Upon gaining independence and establishing a constitutional democracy, the ANC solely possessed political legitimacy. It was assumed that the ANC would eliminate existential racial inequality brought about by Apartheid and boost South Africa's export-oriented economy to maintain its legitimacy. Unlike Singapore, the ANC had to leverage the inherent mineral resources while using SOEs and DFIs as industrialization instruments to sustain this level of global competitiveness. Along with having abundant mineral resources, 1994 was also the best year for South Africa to establish the Sovereign Wealth Fund, which would eventually acquire ownership of the mining companies while granting their executives legal protection and independence from political meddling.

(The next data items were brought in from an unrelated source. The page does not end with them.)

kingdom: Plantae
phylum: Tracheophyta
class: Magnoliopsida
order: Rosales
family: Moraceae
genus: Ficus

The SWF might have been the most effective way to fund the Reconstruction and Development Program to brutally bridge unacceptable, existential inequality. In contrast to Singapore, South Africa has found a strong correlation between political legitimacy, survivability, and incompetent economic management. As a result, admirable revolutionary initiatives like Broad-Based Black Economic Empowerment amount to nothing more than platforms for corruption.

Therefore, it is expected that the objectives of the National State Enterprises Act and the reformation of SOEs will bring about efficient economic management, build globally competitive value chains, and advance the development of an industrial plan in adherence to the National Development Plan. The logical urgency for this stems from the unjust relationship pattern of political survival through economic mismanagement, which created the economic turmoil that all South Africans had to endure and bear with suffering. This National State Enterprises Act is an opportunity to bring South Africa back to the aspirant values of competent economic management with a strong correlation to political legitimacy and survivability. Thus, this National State Enterprise Act can be repurposed for better utilization of SOEs. Unfortunately, based on the observation of the approach, the opposite is what is expected. By some miracle or other, a patriotic and long-term solution to the governance crisis that appears to be jeopardizing the South African economy must be found; however, success is a prerequisite.

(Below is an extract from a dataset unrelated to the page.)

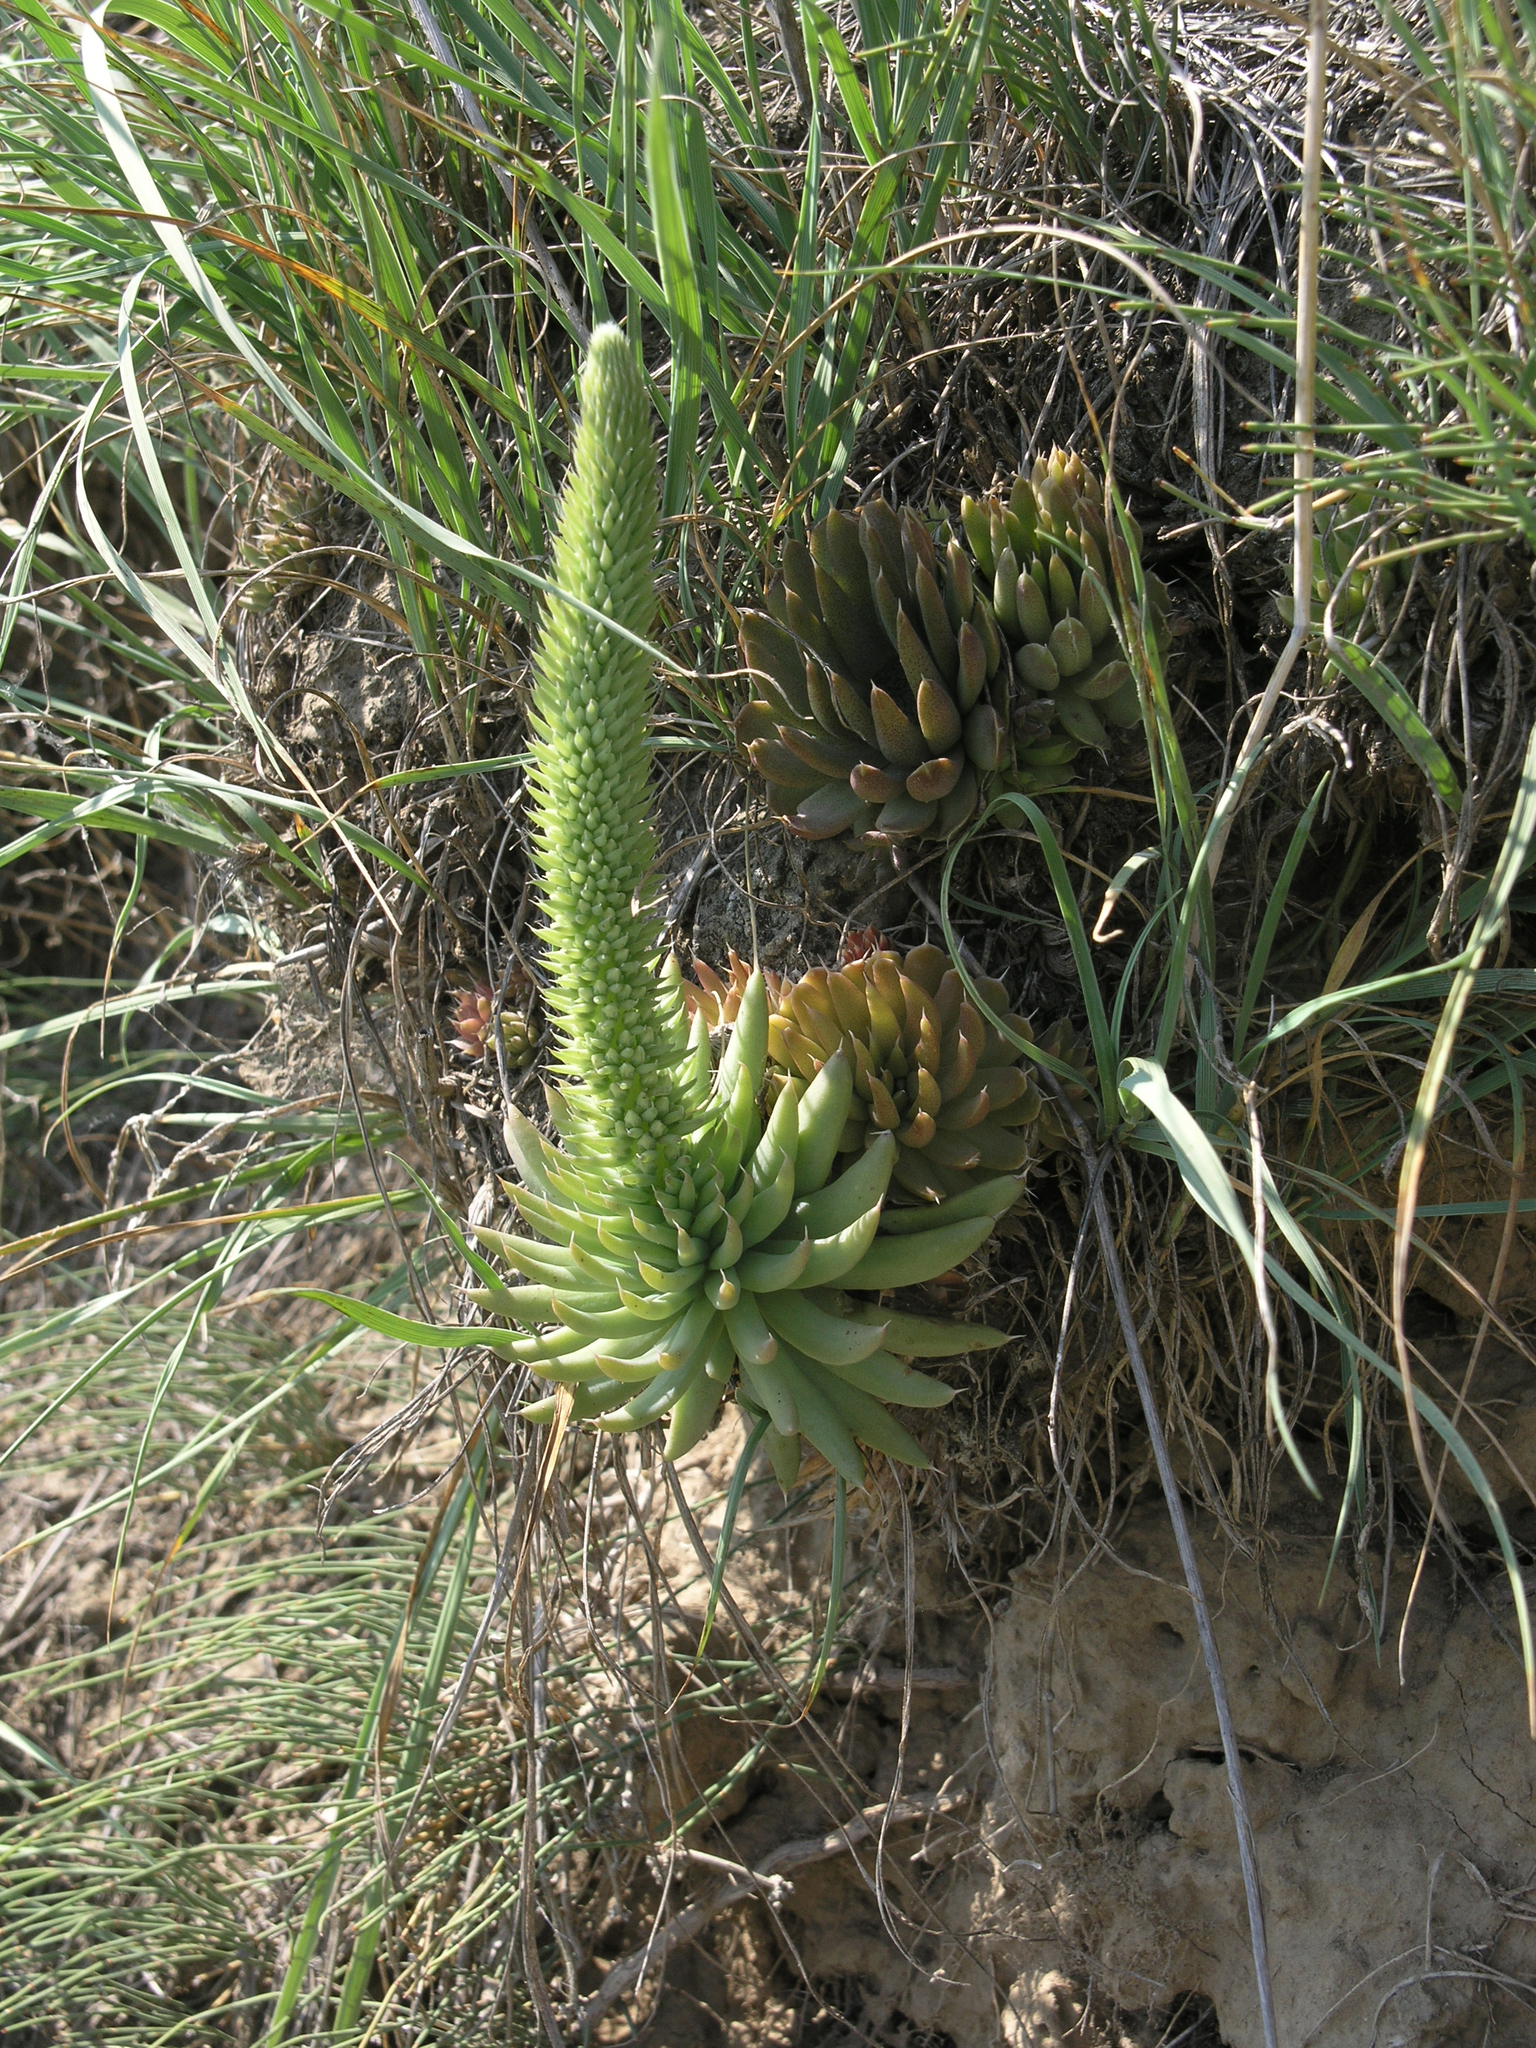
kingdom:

Many industry bodies have made recommendations regarding governance within SOEs. More recently, the Zondo Commission has added accountability and transparency to the appointment processes, as well as ongoing independent monitoring. These suggestions are in collaboration with those of industry associations and specialists, who all support the appointment of an oversight committee chaired by a retired judge and made up of members from the legal, auditing, and engineering professions, as well as a ministerial delegate and one of the relevant SOE sectors. This committee would also create a code of conduct with mechanisms for tracking the developmental impact that is leaning toward the advancement of industrialization. Additionally, this committee would recommend names for appointment to SOEs to the relevant minister. It is appreciated that the principle underlying these recommendations was considered in the most recent version of the bill.

This requires leadership that is above reproach, selfless rather than solipsistic, solitary, and rapacious for personal survival. This is something sadly lacking in the sophistry-dominated political environment in South Africa.

Bongani Mankewu is the Director of the Infrastructure Finance Advisory Institute.